PURTSCHER-LIKE RETINOPATHY IN SYSTEMIC VASCULITIS AND CLASS IV LUPUS NEPHRITIS: 2 CASE REPORTS

P TAN1, D LANGSFORD1, T PIANTA1, J SAVIGE1
1Northern Health, Epping, Australia

Background: Purtscher-like retinopathy is a rare and severe angiopathy mediated by retinal microembolisation and complement activation. We report two cases of Purtscher-like retinopathy in context of systemic vasculitis and lupus nephritis. The condition was demonstrated with retinal imaging using a Canon non-mydriatic retinal camera.
Case Report: A 68-year-old male presented with hypertension and acute kidney injury requiring dialysis. Lower limb palpable purpuric rash was noted. Renal biopsy demonstrated cortical infarction, which was proven to be bilateral despite patent renal arteries on angiogram. Autoimmune, vasculitic and pro-thrombotic screens found no abnormalities. Skin biopsy demonstrated leucocytoclastic vasculitis. Severe lower limb ischemia developed despite patent lower limb arteries on angiogram. He then developed increasing confusion, cardiac instability and painless visual loss. Retinal imaging found Purtscher-like retinopathy. He was treated with prednisolone, cyclophosphamide and plasma exchange. At 9 months, whilst dialysis dependent, he has made an otherwise good recovery including now normal retinal findings with restored vision.
A 47-year-old female presented with nephrotic syndrome, hypertension, a malar rash. She was found to have class IV lupus nephritis associated with low complement factors (C3 and C4).
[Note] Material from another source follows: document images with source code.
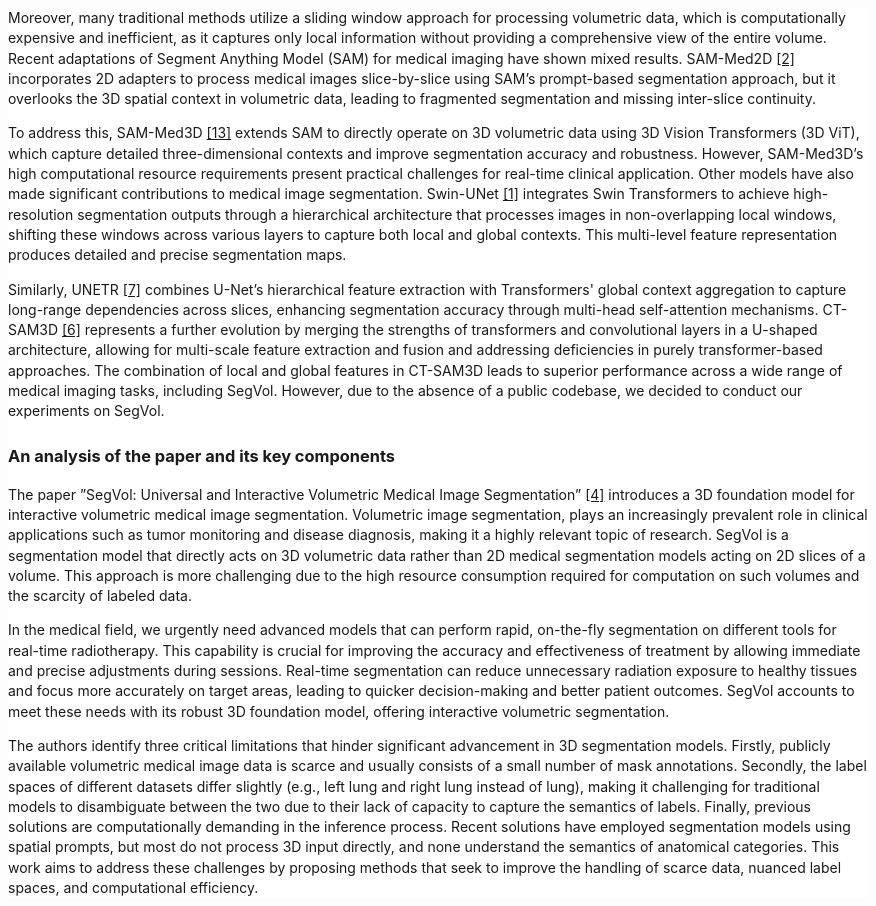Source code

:Moreover, many traditional methods utilize a sliding window approach for processing volumetric data, which is computationally expensive and inefficient, as it captures only local information without providing a comprehensive view of the entire volume. Recent adaptations of Segment Anything Model (SAM) for medical imaging have shown mixed results. SAM-Med2D [[2]](#p2) incorporates 2D adapters to process medical images slice-by-slice using SAM’s prompt-based segmentation approach, but it overlooks the 3D spatial context in volumetric data, leading to fragmented segmentation and missing inter-slice continuity.

To address this, SAM-Med3D [[13]](#p13) extends SAM to directly operate on 3D volumetric data using 3D Vision Transformers (3D ViT), which capture detailed three-dimensional contexts and improve segmentation accuracy and robustness. However, SAM-Med3D’s high computational resource requirements present practical challenges for real-time clinical application. Other models have also made significant contributions to medical image segmentation. Swin-UNet [[1]](#p1) integrates Swin Transformers to achieve high-resolution segmentation outputs through a hierarchical architecture that processes images in non-overlapping local windows, shifting these windows across various layers to capture both local and global contexts. This multi-level feature representation produces detailed and precise segmentation maps.

Similarly, UNETR [[7]](#p7) combines U-Net’s hierarchical feature extraction with Transformers' global context aggregation to capture long-range dependencies across slices, enhancing segmentation accuracy through multi-head self-attention mechanisms. CT-SAM3D [[6]](#p6) represents a further evolution by merging the strengths of transformers and convolutional layers in a U-shaped architecture, allowing for multi-scale feature extraction and fusion and addressing deficiencies in purely transformer-based approaches. The combination of local and global features in CT-SAM3D leads to superior performance across a wide range of medical imaging tasks, including SegVol. However, due to the absence of a public codebase, we decided to conduct our experiments on SegVol.

### An analysis of the paper and its key components

The paper ”SegVol: Universal and Interactive Volumetric Medical Image Segmentation” [[4]](#p4) introduces a 3D foundation model for interactive volumetric medical image segmentation. Volumetric image segmentation, plays an increasingly prevalent role in clinical applications such as tumor monitoring and disease diagnosis, making it a highly relevant topic of research. SegVol is a segmentation model that directly acts on 3D volumetric data rather than 2D medical segmentation models acting on 2D slices of a volume. This approach is more challenging due to the high resource consumption required for computation on such volumes and the scarcity of labeled data.

In the medical field, we urgently need advanced models that can perform rapid, on-the-fly segmentation on different tools for real-time radiotherapy. This capability is crucial for improving the accuracy and effectiveness of treatment by allowing immediate and precise adjustments during sessions. Real-time segmentation can reduce unnecessary radiation exposure to healthy tissues and focus more accurately on target areas, leading to quicker decision-making and better patient outcomes. SegVol accounts to meet these needs with its robust 3D foundation model, offering interactive volumetric segmentation.

The authors identify three critical limitations that hinder significant advancement in 3D segmentation models. Firstly, publicly available volumetric medical image data is scarce and usually consists of a small number of mask annotations. Secondly, the label spaces of different datasets differ slightly (e.g., left lung and right lung instead of lung), making it challenging for traditional models to disambiguate between the two due to their lack of capacity to capture the semantics of labels. Finally, previous solutions are computationally demanding in the inference process. Recent solutions have employed segmentation models using spatial prompts, but most do not process 3D input directly, and none understand the semantics of anatomical categories. This work aims to address these challenges by proposing methods that seek to improve the handling of scarce data, nuanced label spaces, and computational efficiency.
Antiphospholipid screen was normal. She was treated with prednisolone, hydroxychloroquine and mycophenolate. At 3 months she achieved partial remission but reported blurred vision. Retinal imaging demonstrated Purtscher-like retinopathy.
Conclusion: Purtscher-like retinopathy is a rare microvascular occlusive retinal disease that can cause painless visual loss. It is associated with complement-mediated disorders including lupus and atypical haemolytic uremic syndrome. The pathogenesis is believed to be microembolic or thrombotic with complement activation and reflects the underlying systemic disease. It may improve with successful treatment of the systemic disease.


Biography:
Pek Ghe Tan is a renal advanced trainee in Victoria, Australia. She is currently in her final year training in the Northern Hospital.